Non, absolument pas, je lui ai laissé le champ libre. Elle m’envoyait des trucs et me demandait ce que j’en pensais, et ça m’allait. J’ai toujours eu envie de travailler avec Meshell. Il y a vraiment une infinité de choses qu’elle m’a envoyées et qui ne m’ont pas totalement convaincues. J’aime tellement sont travail, je savais qu’elle allait faire des choses bien.

Comment en êtes-vous venus à travailler avec Meshell ?

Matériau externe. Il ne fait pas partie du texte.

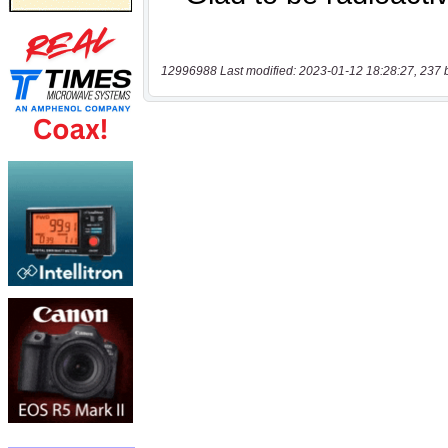
12996988 Last modified: 2023-01-12 18:28:27, 237 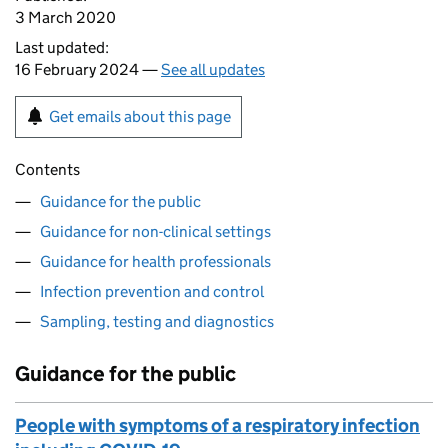
3 March 2020
Last updated:
16 February 2024 —
See all updates
Get emails about this page
Contents
Guidance for the public
Guidance for non-clinical settings
Guidance for health professionals
Infection prevention and control
Sampling, testing and diagnostics
Guidance for the public
People with symptoms of a respiratory infection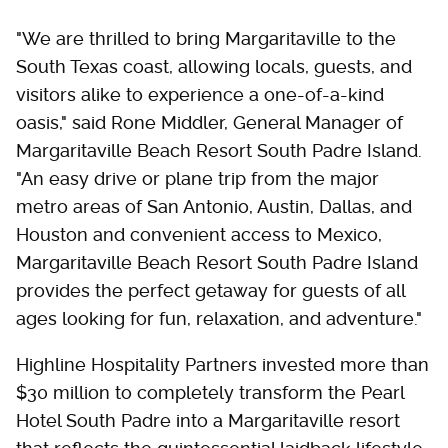
"We are thrilled to bring Margaritaville to the
South Texas coast, allowing locals, guests, and
visitors alike to experience a one-of-a-kind
oasis," said Rone Middler, General Manager of
Margaritaville Beach Resort South Padre Island.
"An easy drive or plane trip from the major
metro areas of San Antonio, Austin, Dallas, and
Houston and convenient access to Mexico,
Margaritaville Beach Resort South Padre Island
provides the perfect getaway for guests of all
ages looking for fun, relaxation, and adventure."
Highline Hospitality Partners invested more than
$30 million to completely transform the Pearl
Hotel South Padre into a Margaritaville resort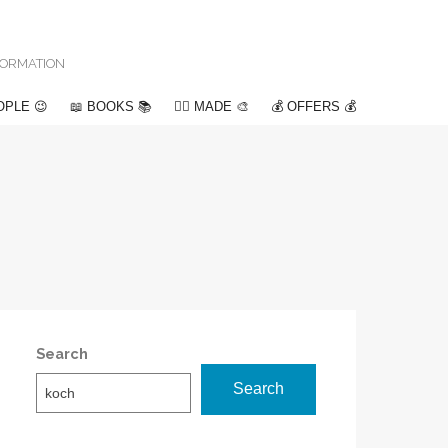
NFORMATION
OPLE 😉
📖 BOOKS 📚
✍🏽 MADE 🎨
💰 OFFERS 💰
Search
Search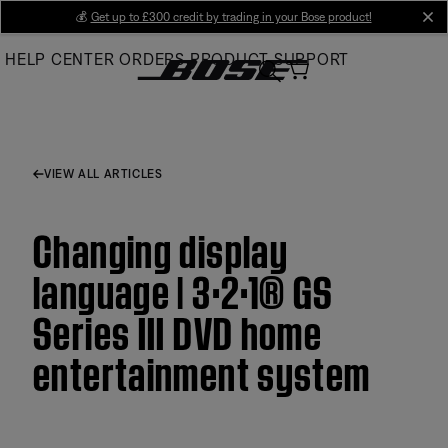
Skip
💰
Get up to £300 credit by trading in your Bose product!
cl
to
HELP CENTER
ORDERS
PRODUCT SUPPORT
Main
VIEW ALL ARTICLES
Changing display
language | 3·2·1® GS
Series III DVD home
entertainment system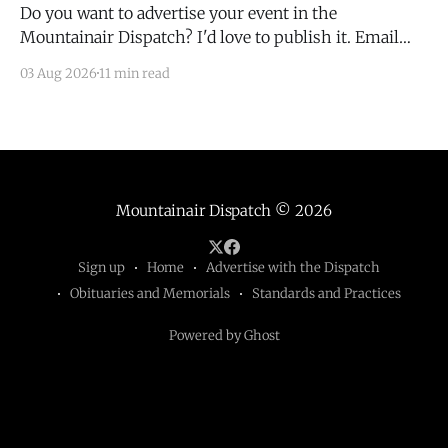
Do you want to advertise your event in the
Mountainair Dispatch? I'd love to publish it. Email
todd@mountainairdispatch.com with the details to
03 Aug 2026
11 min read
submit your event. There is no cost to publish
upcoming events. Federal Government Salinas Pueblo
Missions National Monument Weekly Ranger-Led
Guided Hike — Quarai
Mountainair Dispatch
© 2026
Sign up
Home
Advertise with the Dispatch
Obituaries and Memorials
Standards and Practices
Powered by Ghost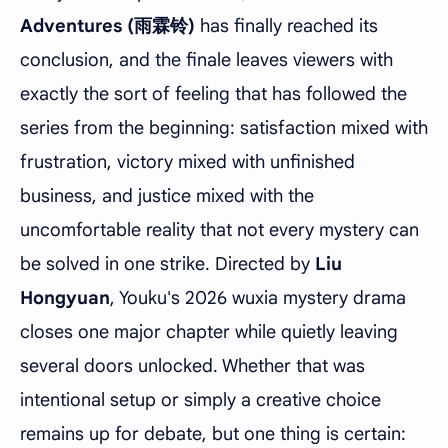
Adventures (雨霖铃)
has finally reached its
conclusion, and the finale leaves viewers with
exactly the sort of feeling that has followed the
series from the beginning: satisfaction mixed with
frustration, victory mixed with unfinished
business, and justice mixed with the
uncomfortable reality that not every mystery can
be solved in one strike. Directed by
Liu
Hongyuan
, Youku's 2026 wuxia mystery drama
closes one major chapter while quietly leaving
several doors unlocked. Whether that was
intentional setup or simply a creative choice
remains up for debate, but one thing is certain: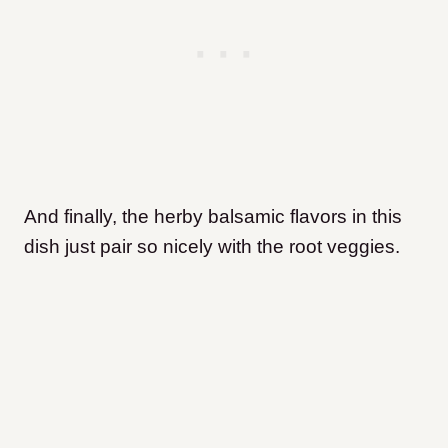
And finally, the herby balsamic flavors in this
dish just pair so nicely with the root veggies.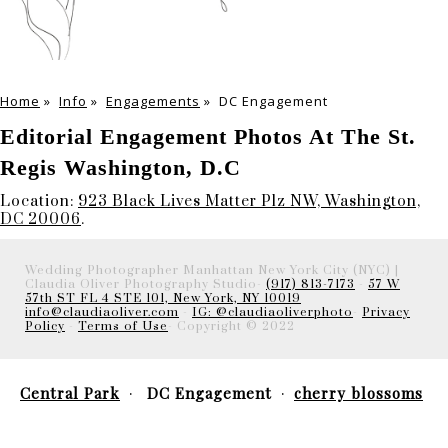
Home
»
Info
»
Engagements
»
DC Engagement
Editorial Engagement Photos At The St.
Regis Washington, D.C
Location:
923 Black Lives Matter Plz NW, Washington,
DC 20006
.
Wedding Photographer Manhattan New York City (NYC) |
Claudia Oliver Photography Studio-
(917) 813-7173
-
57 W
57th ST FL 4 STE 101, New York, NY 10019
info@claudiaoliver.com
-
IG: @claudiaoliverphoto
-
Privacy
Policy
-
Terms of Use
- Copyright © 2022
Central Park
DC Engagement
cherry blossoms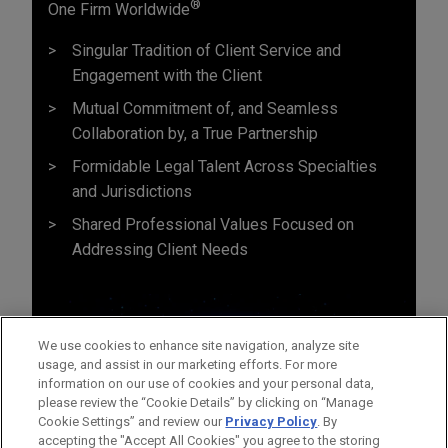
®
One Firm Worldwide
Singular Tradition of Client Service and
Engagement with the Client
Mutual Commitment of, and Seamless
Collaboration by, a True Partnership
Formidable Legal Talent Across Specialties
and Jurisdictions
Shared Professional Values Focused on
Addressing Client Needs
We use cookies to enhance site navigation, analyze site
usage, and assist in our marketing efforts. For more
information on our use of cookies and your personal data,
please review the “Cookie Details” by clicking on “Manage
Cookie Settings” and review our
Privacy Policy
. By
accepting the "Accept All Cookies" you agree to the storing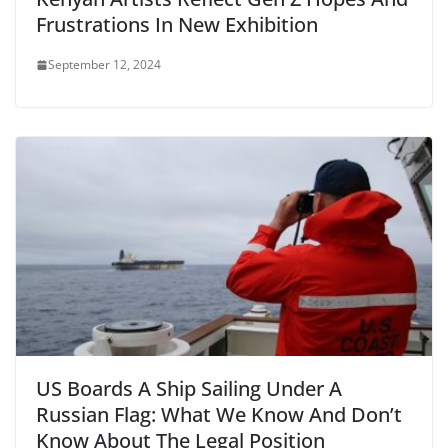
Frustrations In New Exhibition
September 12, 2024
US Boards A Ship Sailing Under A
Russian Flag: What We Know And Don’t
Know About The Legal Position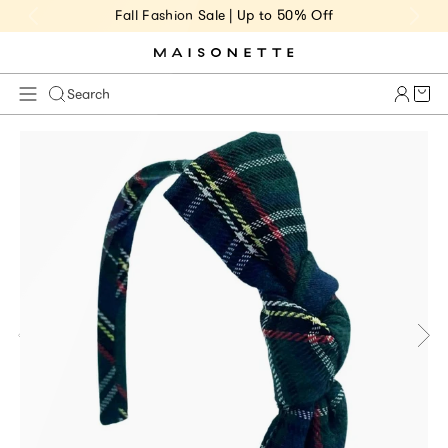
Fall Fashion Sale | Up to 50% Off
Cart 
Search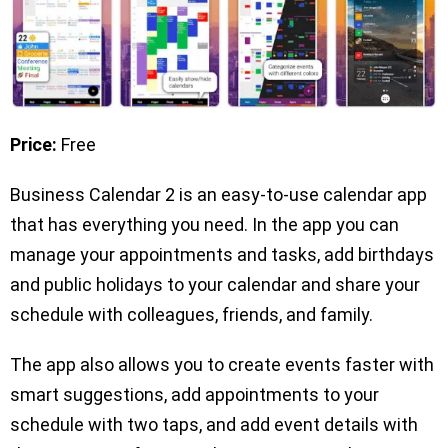
Price:
Free
Business Calendar 2 is an easy-to-use calendar app
that has everything you need. In the app you can
manage your appointments and tasks, add birthdays
and public holidays to your calendar and share your
schedule with colleagues, friends, and family.
The app also allows you to create events faster with
smart suggestions, add appointments to your
schedule with two taps, and add event details with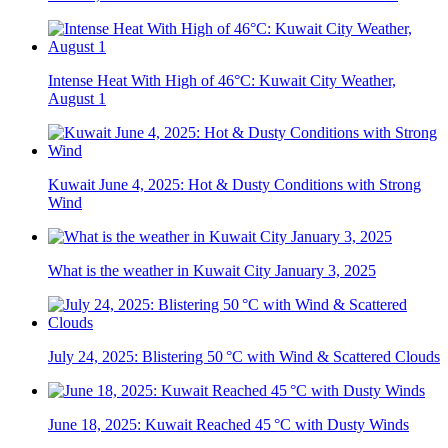
Intense Heat With High of 46°C: Kuwait City Weather,
August 1
Kuwait June 4, 2025: Hot & Dusty Conditions with Strong
Wind
What is the weather in Kuwait City January 3, 2025
July 24, 2025: Blistering 50 °C with Wind & Scattered Clouds
June 18, 2025: Kuwait Reached 45 °C with Dusty Winds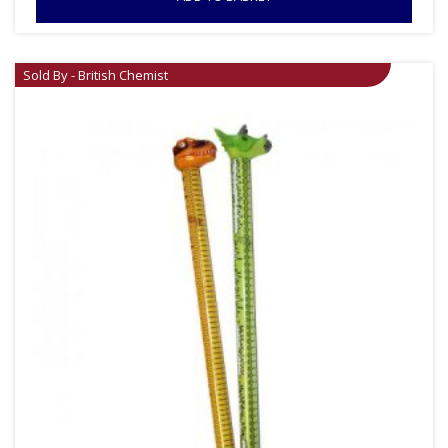
Sold By - British Chemist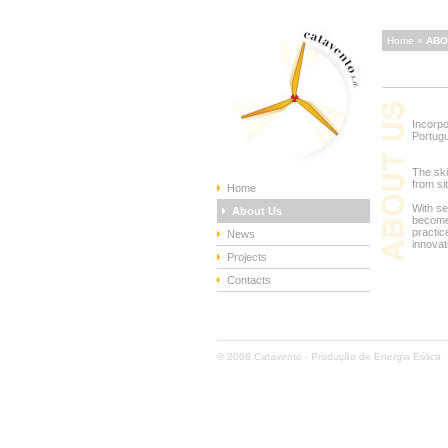
Home »
ABO
Incorpo
Portug
The ski
from si
Home
With se
About Us
become
practic
News
innovat
Projects
Contacts
© 2008 Catavento - Produção de Energia Eólica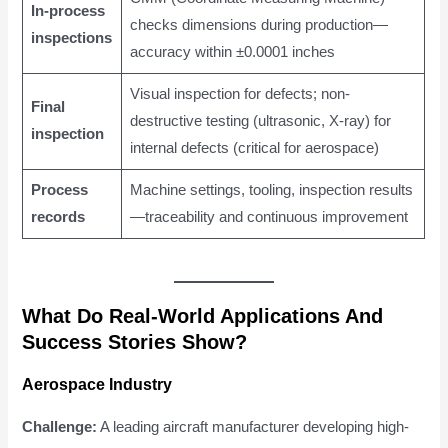
In-process
checks dimensions during production—
inspections
accuracy within ±0.0001 inches
Visual inspection for defects; non-
Final
destructive testing (ultrasonic, X-ray) for
inspection
internal defects (critical for aerospace)
Process
Machine settings, tooling, inspection results
records
—traceability and continuous improvement
What Do Real-World Applications And
Success Stories Show?
Aerospace Industry
Challenge:
A leading aircraft manufacturer developing high-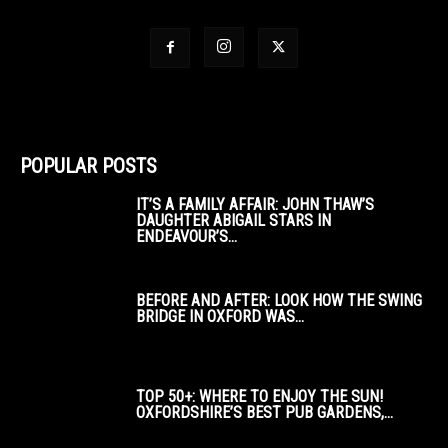
POPULAR POSTS
IT’S A FAMILY AFFAIR: JOHN THAW’S
DAUGHTER ABIGAIL STARS IN
ENDEAVOUR’S...
BEFORE AND AFTER: LOOK HOW THE SWING
BRIDGE IN OXFORD WAS...
TOP 50+: WHERE TO ENJOY THE SUN!
OXFORDSHIRE’S BEST PUB GARDENS,...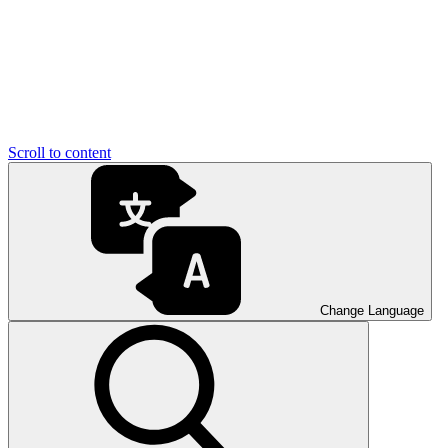
Scroll to content
Change Language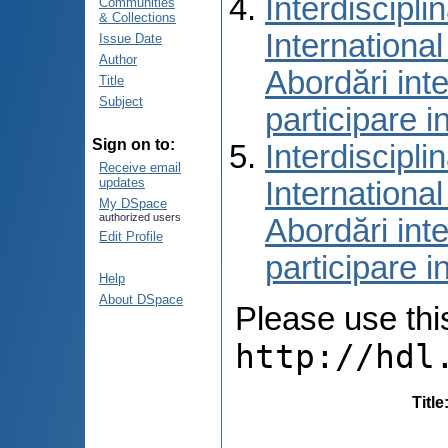
Interdiscipli
Communities
& Collections
International
Issue Date
Author
Abordări inte
Title
Subject
participare i
Sign on to:
Interdiscipli
Receive email
updates
International
My DSpace
authorized users
Abordări inte
Edit Profile
participare i
Help
About DSpace
Please use this 
http://hdl
Title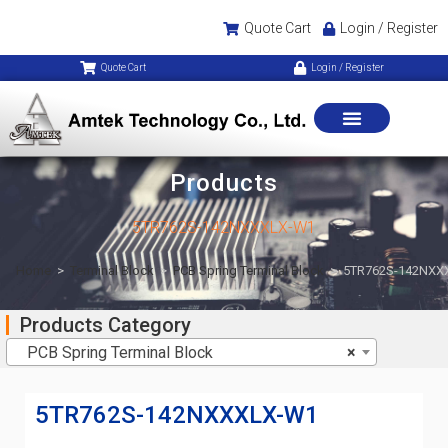
Quote Cart
Login / Register
Quote Cart
Login / Register
Products
5TR762S-142NXXXLX-W1
Home
>
Terminal Block
>
PCB Spring Terminal Block
>
5TR762S-142NXX
Products Category
PCB Spring Terminal Block
×
5TR762S-142NXXXLX-W1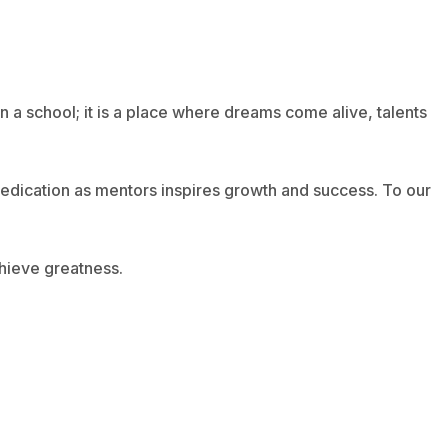
n a school; it is a place where dreams come alive, talents
 dedication as mentors inspires growth and success. To our
chieve greatness.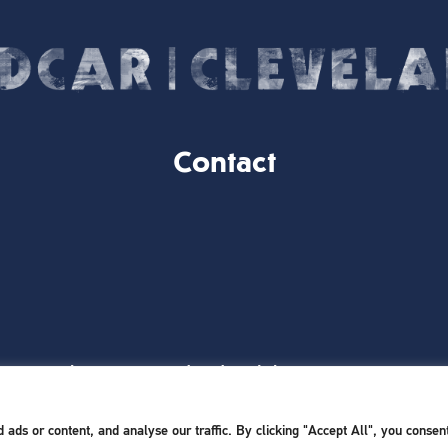
Contact
Website Designed and Built by
iTCHYROBOT
ds or content, and analyse our traffic. By clicking "Accept All", you consent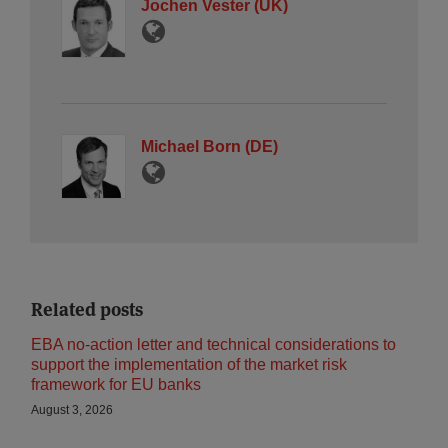
Jochen Vester (UK)
Michael Born (DE)
Related posts
EBA no-action letter and technical considerations to
support the implementation of the market risk
framework for EU banks
August 3, 2026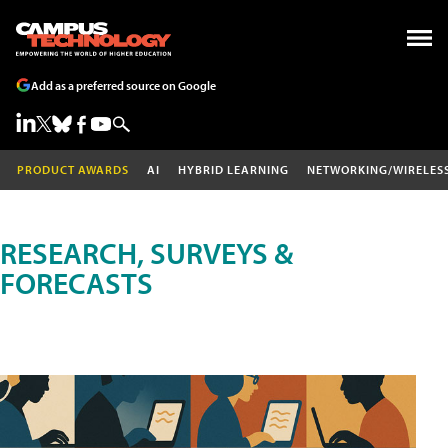
Add as a preferred source on Google
PRODUCT AWARDS
AI
HYBRID LEARNING
NETWORKING/WIRELES
RESEARCH, SURVEYS &
FORECASTS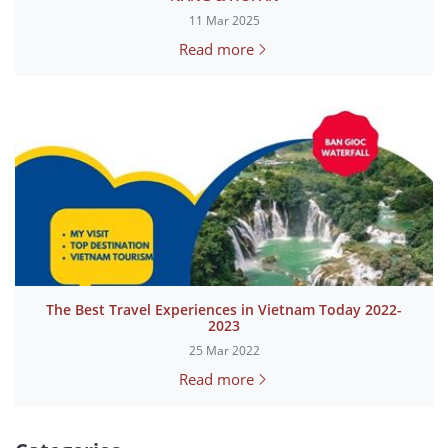
11 Mar 2025
Read more
The Best Travel Experiences in Vietnam Today 2022-
2023
25 Mar 2022
Read more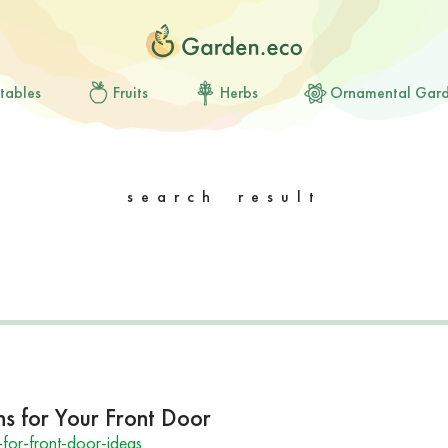
tables
Fruits
Herbs
Ornamental Gar
search result
 for Your Front Door
or-front-door-ideas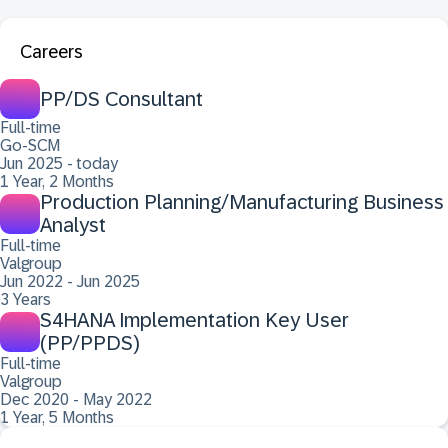
Careers
PP/DS Consultant
Full-time
Go-SCM
Jun 2025 - today
1 Year, 2 Months
Production Planning/Manufacturing Business
Analyst
Full-time
Valgroup
Jun 2022 - Jun 2025
3 Years
S4HANA Implementation Key User
(PP/PPDS)
Full-time
Valgroup
Dec 2020 - May 2022
1 Year, 5 Months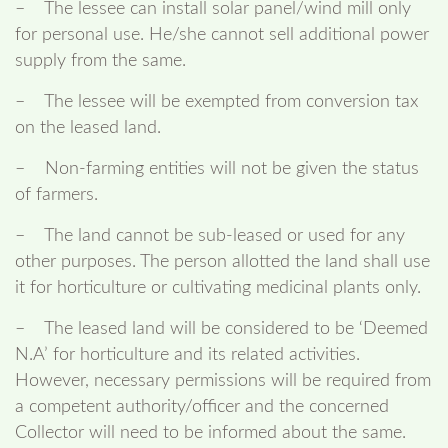
– The lessee can install solar panel/wind mill only
for personal use. He/she cannot sell additional power
supply from the same.
– The lessee will be exempted from conversion tax
on the leased land.
– Non-farming entities will not be given the status
of farmers.
– The land cannot be sub-leased or used for any
other purposes. The person allotted the land shall use
it for horticulture or cultivating medicinal plants only.
– The leased land will be considered to be ‘Deemed
N.A’ for horticulture and its related activities.
However, necessary permissions will be required from
a competent authority/officer and the concerned
Collector will need to be informed about the same.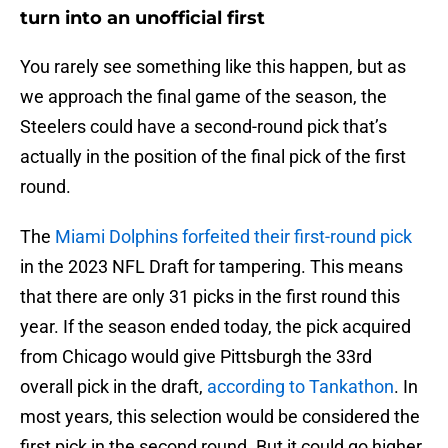
turn into an unofficial first
You rarely see something like this happen, but as
we approach the final game of the season, the
Steelers could have a second-round pick that’s
actually in the position of the final pick of the first
round.
The
Miami Dolphins forfeited their first-round pick
in the 2023 NFL Draft for tampering. This means
that there are only 31 picks in the first round this
year. If the season ended today, the pick acquired
from Chicago would give Pittsburgh the 33rd
overall pick in the draft,
according to Tankathon
. In
most years, this selection would be considered the
first pick in the second round. But it could go higher.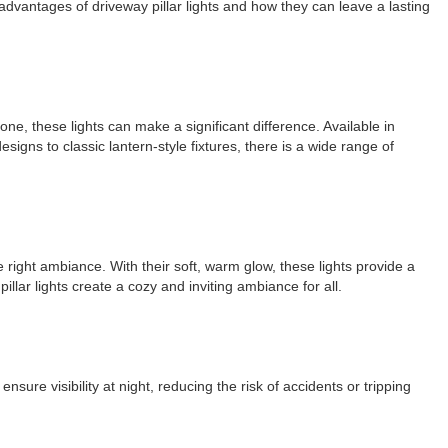
e advantages of driveway pillar lights and how they can leave a lasting
e, these lights can make a significant difference. Available in
igns to classic lantern-style fixtures, there is a wide range of
e right ambiance. With their soft, warm glow, these lights provide a
lar lights create a cozy and inviting ambiance for all.
nsure visibility at night, reducing the risk of accidents or tripping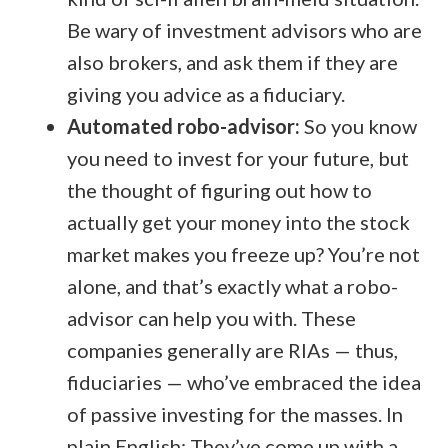
Be wary of investment advisors who are
also brokers, and ask them if they are
giving you advice as a fiduciary.
Automated robo-advisor:
So you know
you need to invest for your future, but
the thought of figuring out how to
actually get your money into the stock
market makes you freeze up? You’re not
alone, and that’s exactly what a robo-
advisor can help you with. These
companies generally are RIAs — thus,
fiduciaries — who’ve embraced the idea
of passive investing for the masses. In
plain English: They’ve come up with a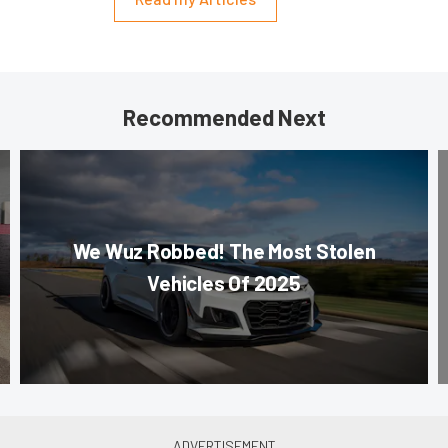
Recommended Next
We Wuz Robbed! The Most Stolen
Vehicles Of 2025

C’était un rêve depuis longtemps ! Je suis son travail depuis le début, j’ai toujours été un grand fan, j’aime surtout son deuxième album Peace Beyond Passion (1996, ndr.), il me fait encore pleurer de temps en temps. Je n’ai pas eu l’occasion de la rencontrer à l’époque, je l’avais seulement vue en concert quelques fois. Et puis on s’est retrouvé sur le même label, Naïve, et on s’est rencontré à Paris. C’était assez marrant : je faisais une interview chez Naïve, elle est venue me voir pour me dire ‘je voulais juste te dire bonjour, j’avais envie de te rencontrer parce que j’aime vraiment ton travail’, je me suis excusé auprès du journaliste et j’ai été discuter avec elle ! Nous avons commencé à correspondre, puis un jour je lui ai demandé si ça lui disait de produire quelques morceaux pour mon prochain disque. Elle a accepté, mais elle ne voulait pas travailler avec tout le Spasm Band, elle m’a dit ‘je veux travailler avec toi et ta poésie’, j’ai du prendre la décision de dire ‘salut’ aux gars.

Comment ont-ils réagi ?

Ça n’a pas été facile. Chaque personne a réagi différemment, car chacun s’est investi différemment dans le groupe. Chacun a son propre ressenti et une relation particulière avec moi et avec les autres musiciens. Ça a été dur pour certains, d’autres l’ont accepté plus facilement. Mais d’une manière générale, tout le monde s’est accordé pour dire qu’il était nécessaire pour moi de le faire, car c’était bon pour ma carrière, et ils l’auraient fait s’ils avaient été à ma place. Mais je n’ai pas mis les voiles d’un coup, ça a été un processus long, qui a duré un an. Je leur ai dit ‘j’enregistre un disque avec Meshell, il sortira dans un an. Je vais tourner avec vous encore un an, puis je tournerai avec le projet de Meshell, il y aura un moment où je ne pourrais pas vous donner de travail, et ça pourrait être un peu long’, ils étaient avertis.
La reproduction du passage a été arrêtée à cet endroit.